WHAT IS EXPECTED: Reproduce the entries shown below only from the line with "planifie et lance" down to the line with "Løb og cykling", keeping both end lines and copying each one exactly.

(Items listed in a dataset)
[Start of Attachment]
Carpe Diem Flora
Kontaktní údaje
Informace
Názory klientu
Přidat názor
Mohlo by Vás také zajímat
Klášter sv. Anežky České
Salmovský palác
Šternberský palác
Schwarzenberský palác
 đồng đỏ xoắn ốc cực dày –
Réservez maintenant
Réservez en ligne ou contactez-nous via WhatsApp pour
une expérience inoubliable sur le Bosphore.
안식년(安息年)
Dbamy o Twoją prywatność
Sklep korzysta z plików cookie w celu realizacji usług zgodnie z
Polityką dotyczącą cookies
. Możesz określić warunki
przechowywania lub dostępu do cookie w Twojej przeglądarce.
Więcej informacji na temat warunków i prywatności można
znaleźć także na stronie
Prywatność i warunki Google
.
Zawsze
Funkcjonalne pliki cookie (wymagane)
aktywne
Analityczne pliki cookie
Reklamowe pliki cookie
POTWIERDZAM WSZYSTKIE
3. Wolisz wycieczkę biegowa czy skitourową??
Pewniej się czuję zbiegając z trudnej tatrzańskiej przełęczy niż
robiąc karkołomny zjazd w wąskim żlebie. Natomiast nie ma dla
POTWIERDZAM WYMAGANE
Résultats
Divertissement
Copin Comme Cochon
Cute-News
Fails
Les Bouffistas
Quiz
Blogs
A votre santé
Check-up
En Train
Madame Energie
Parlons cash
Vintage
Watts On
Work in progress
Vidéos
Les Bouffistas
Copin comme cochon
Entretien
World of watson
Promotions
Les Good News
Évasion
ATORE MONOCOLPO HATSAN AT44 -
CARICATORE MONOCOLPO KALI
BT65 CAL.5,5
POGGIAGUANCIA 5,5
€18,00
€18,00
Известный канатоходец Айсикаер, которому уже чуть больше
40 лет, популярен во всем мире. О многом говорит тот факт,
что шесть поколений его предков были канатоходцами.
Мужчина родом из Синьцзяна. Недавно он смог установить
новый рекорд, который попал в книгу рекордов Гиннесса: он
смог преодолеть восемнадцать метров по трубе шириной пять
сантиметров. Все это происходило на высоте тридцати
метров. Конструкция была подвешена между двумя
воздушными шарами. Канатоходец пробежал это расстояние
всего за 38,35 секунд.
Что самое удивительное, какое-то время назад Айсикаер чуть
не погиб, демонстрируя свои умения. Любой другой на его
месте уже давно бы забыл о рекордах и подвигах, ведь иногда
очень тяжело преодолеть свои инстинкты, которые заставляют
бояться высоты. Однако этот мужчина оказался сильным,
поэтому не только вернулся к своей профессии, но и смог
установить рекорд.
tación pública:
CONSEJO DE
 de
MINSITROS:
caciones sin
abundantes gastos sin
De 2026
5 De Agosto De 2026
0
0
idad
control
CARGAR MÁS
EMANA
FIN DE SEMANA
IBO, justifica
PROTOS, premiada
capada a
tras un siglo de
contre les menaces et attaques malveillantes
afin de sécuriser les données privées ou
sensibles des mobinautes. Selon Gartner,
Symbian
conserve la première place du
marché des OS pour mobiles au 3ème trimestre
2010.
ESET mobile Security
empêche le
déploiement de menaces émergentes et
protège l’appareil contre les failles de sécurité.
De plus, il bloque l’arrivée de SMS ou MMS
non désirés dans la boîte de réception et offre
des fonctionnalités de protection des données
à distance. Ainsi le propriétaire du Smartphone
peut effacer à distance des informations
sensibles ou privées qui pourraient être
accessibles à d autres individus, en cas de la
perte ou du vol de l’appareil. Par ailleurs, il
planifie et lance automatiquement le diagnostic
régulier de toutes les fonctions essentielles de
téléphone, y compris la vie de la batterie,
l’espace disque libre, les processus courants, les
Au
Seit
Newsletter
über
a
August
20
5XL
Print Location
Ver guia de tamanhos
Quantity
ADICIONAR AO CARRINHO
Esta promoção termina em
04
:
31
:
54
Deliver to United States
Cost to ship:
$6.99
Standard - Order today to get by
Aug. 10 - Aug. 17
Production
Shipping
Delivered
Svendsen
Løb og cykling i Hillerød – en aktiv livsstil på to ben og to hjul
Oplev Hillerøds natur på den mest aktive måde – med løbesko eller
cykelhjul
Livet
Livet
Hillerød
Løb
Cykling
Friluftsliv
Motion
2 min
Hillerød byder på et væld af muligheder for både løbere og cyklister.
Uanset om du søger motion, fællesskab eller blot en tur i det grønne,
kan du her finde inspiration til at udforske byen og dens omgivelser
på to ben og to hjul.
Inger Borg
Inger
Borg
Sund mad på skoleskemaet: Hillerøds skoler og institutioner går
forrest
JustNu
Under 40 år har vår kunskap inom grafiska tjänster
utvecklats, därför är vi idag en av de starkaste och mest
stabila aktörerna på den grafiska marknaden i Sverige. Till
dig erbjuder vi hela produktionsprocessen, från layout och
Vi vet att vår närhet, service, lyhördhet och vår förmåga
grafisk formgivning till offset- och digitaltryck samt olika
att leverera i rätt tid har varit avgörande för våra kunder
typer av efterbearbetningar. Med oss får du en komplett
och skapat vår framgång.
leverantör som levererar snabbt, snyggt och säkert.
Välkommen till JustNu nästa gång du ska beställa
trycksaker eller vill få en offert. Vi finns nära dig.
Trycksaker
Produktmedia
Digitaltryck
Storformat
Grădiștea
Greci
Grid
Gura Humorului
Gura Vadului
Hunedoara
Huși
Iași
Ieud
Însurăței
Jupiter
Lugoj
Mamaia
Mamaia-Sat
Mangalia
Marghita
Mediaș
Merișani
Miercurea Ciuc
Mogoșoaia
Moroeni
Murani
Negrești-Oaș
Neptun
[End of Attachment]
TASK RESPONSE:
planifie et lance automatiquement le diagnostic
régulier de toutes les fonctions essentielles de
téléphone, y compris la vie de la batterie,
l’espace disque libre, les processus courants, les
Au
Seit
Newsletter
über
a
August
20
5XL
Print Location
Ver guia de tamanhos
Quantity
ADICIONAR AO CARRINHO
Esta promoção termina em
04
:
31
:
54
Deliver to United States
Cost to ship:
$6.99
Standard - Order today to get by
Aug. 10 - Aug. 17
Production
Shipping
Delivered
Svendsen
Løb og cykling i Hillerød – en aktiv livsstil på to ben og to hjul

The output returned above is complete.